Arielle Martinez Cohen is only 17 years old, but she is helping lead the Los Angeles chapter movement for the global Youth Climate Strike.

"I decided to come and strike because we only have 11 years to bring our carbon missions to zero and it seems like no one else is fighting for our futures, so we have to do it ourselves. And that’s what we are doing today," said Cohen.

The movement began in 2015 in response to the UN Climate Conference in Paris and has had continued momentum ever since.

Among many demands, student strikers in L.A. are focusing on the use of 100 percent clean energy, and want to see low income families receive subsidies for green technology.

"You know, climate change will affect more people of color, and people of lower income, and indigenous people, than white people. It’s the sad reality of it. And so while fighting for environmental justice, you can also fight for human rights as well," Cohen explained.

She says seeing her young peers unite together for such a critical cause, gives her confidence about the future.

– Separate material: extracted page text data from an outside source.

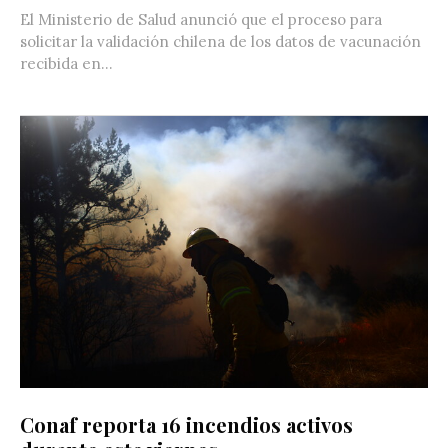
El Ministerio de Salud anunció que el proceso para
solicitar la validación chilena de los datos de vacunación
recibida en...
Conaf reporta 16 incendios activos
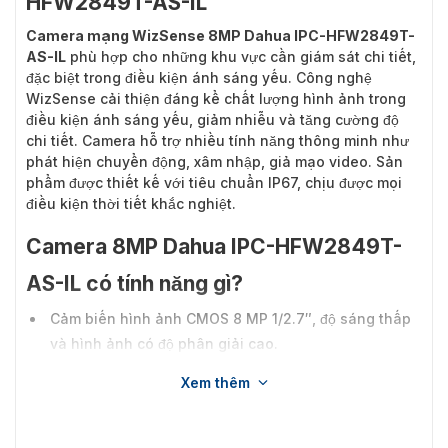
HFW2849T-AS-IL
Camera mạng WizSense 8MP Dahua IPC-HFW2849T-
AS-IL
phù hợp cho những khu vực cần giám sát chi tiết,
đặc biệt trong điều kiện ánh sáng yếu. Công nghệ
WizSense cải thiện đáng kể chất lượng hình ảnh trong
điều kiện ánh sáng yếu, giảm nhiễu và tăng cường độ
chi tiết. Camera hỗ trợ nhiều tính năng thông minh như
phát hiện chuyển động, xâm nhập, giả mạo video. Sản
phẩm được thiết kế với tiêu chuẩn IP67, chịu được mọi
điều kiện thời tiết khắc nghiệt.
Camera 8MP Dahua IPC-HFW2849T-
AS-IL có tính năng gì?
Cảm biến hình ảnh CMOS 8 MP 1/2.7″, độ sáng thấp
và hình ảnh có độ phân giải cao.
Đầu ra tối đa 8 MP (3840 × 2160) @20 fps và hỗ trợ
Xem thêm
2688 × 1520 (2688 × 1520) @25/30 fps.
Bộ giải mã H.265, tỷ lệ nén cao, tốc độ bit cực thấp.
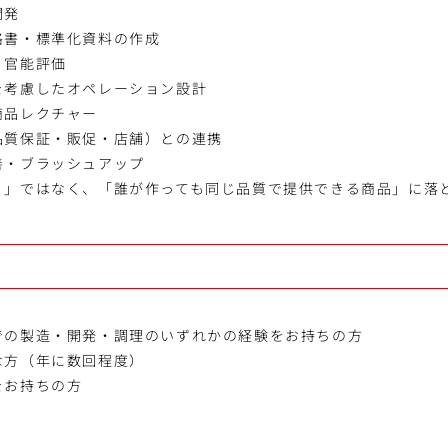
開発
格書・標準化資料の作成
・官能評価
を考慮したオペレーション設計
商品レクチャー
品質保証・販促・店舗）との連携
善・ブラッシュアップ
り」ではなく、「誰が作っても同じ品質で提供できる商品」に落
での製造・開発・調理のいずれかの経験をお持ちの方
な方（年に数回程度）
をお持ちの方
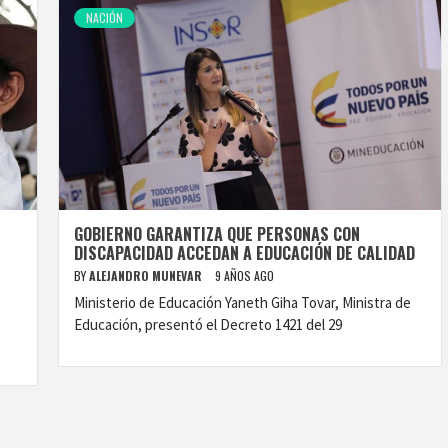
NACIÓN
GOBIERNO GARANTIZA QUE PERSONAS CON
DISCAPACIDAD ACCEDAN A EDUCACIÓN DE CALIDAD
BY
ALEJANDRO MUNEVAR
9 AÑOS AGO
Ministerio de Educación Yaneth Giha Tovar, Ministra de
Educación, presentó el Decreto 1421 del 29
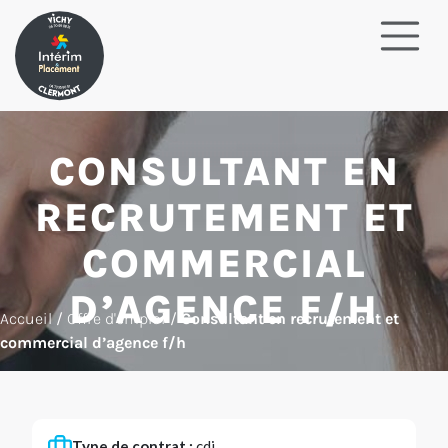
CONSULTANT EN
RECRUTEMENT ET
COMMERCIAL
D’AGENCE F/H
Accueil
/
Offre d'emploi
/
Consultant en recrutement et
commercial d’agence f/h
Type de contrat :
cdi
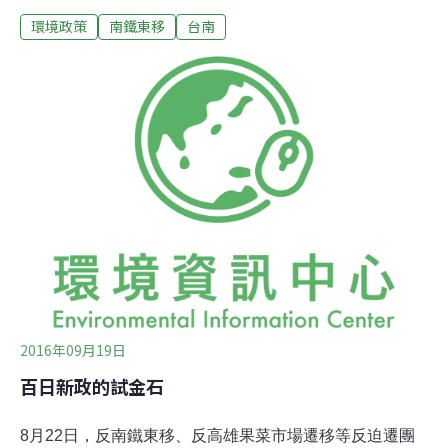
調南鐵地下化工程，行政院永久軌版本優於自救會臨時軌
環境政策
南鐵東移
台南
版本，南鐵案根本不應該與大埔案相提並論，抗爭無理，
他不懼抹黑，努力完成重大建設。賴清德表示，「雖然我
們誠懇面對，協助拆遷戶解決問題，但部分反對台南鐵路
地下化民眾，並且以『居住正義』等口號，將這個對台南
市重大發展的都市計畫變更案污名化，甚至與苗栗大埔案
相提並論，對我及市政團隊進行人身攻擊，不過，這些詆
毀也都證明是無中生有，不會影響計畫的進行。」他說，
自救會成員曾到監察院陳情，但監察院調查後，反而替市
府證明鐵路並沒有東移，全案沒有財團掛勾，符合環評及
行政程序，並肯定市府依法進行說明會和公聽會，和民眾
溝通。他說，同時，自救會提起的法律訴訟也敗訴，內政
部都委會小組更是以超高規格，經過16次審議，
2016年09月19日
百日新政的試金石
8月22日，反南鐵東移、反高雄果菜市場遷移等反迫遷團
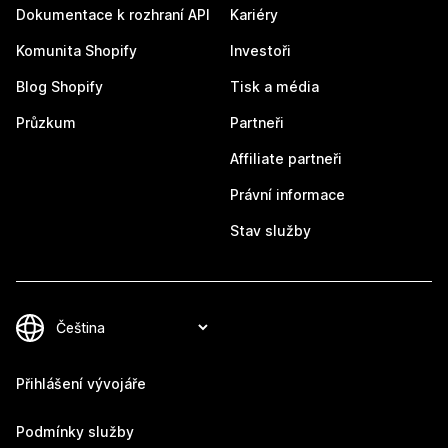
Dokumentace k rozhraní API
Kariéry
Komunita Shopify
Investoři
Blog Shopify
Tisk a média
Průzkum
Partneři
Affiliate partneři
Právní informace
Stav služby
Přihlášení vývojáře
Podmínky služby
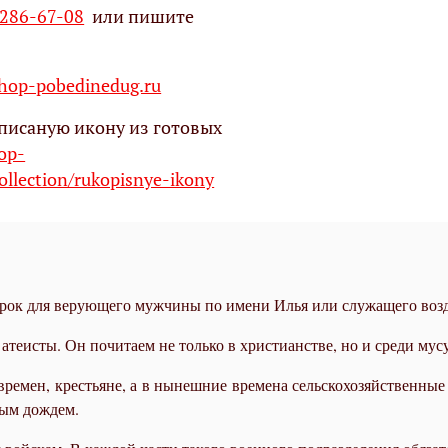
 286-67-08
или пишите
op-pobedinedug.ru
писаную икону из готовых
hop-
ollection/rukopisnye-ikony
дарок для верующего мужчины по имени Илья или служащего во
атеисты. Он почитаем не только в христианстве, но и среди мус
времен, крестьяне, а в нынешние времена сельскохозяйственные
ным дождем.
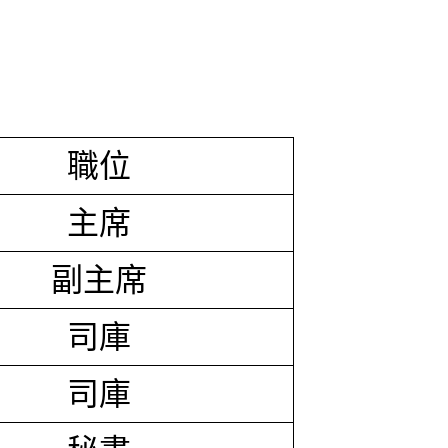
職位
主席
副主席
司庫
司庫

"It makes me so incredibly hopeful, you know at school we don’t even have a single environmental club. And it seems like something that people don’t usually talk about. But just to see all of these youth coming out, shows me just how many people are in solidarity for this movement, and how many people actually care, which is super exciting," she said.

And ultimately, students are striking because they believe many local humanitarian disasters can be prevented through a more dedicated focus on environmental issues.

"Thousands of people are already dying due to air pollution and resource scarcity, and so many things related to climate change. And even the fires because of the droughts of climate change."

Cohen says she is committed to using her voice until she sees results.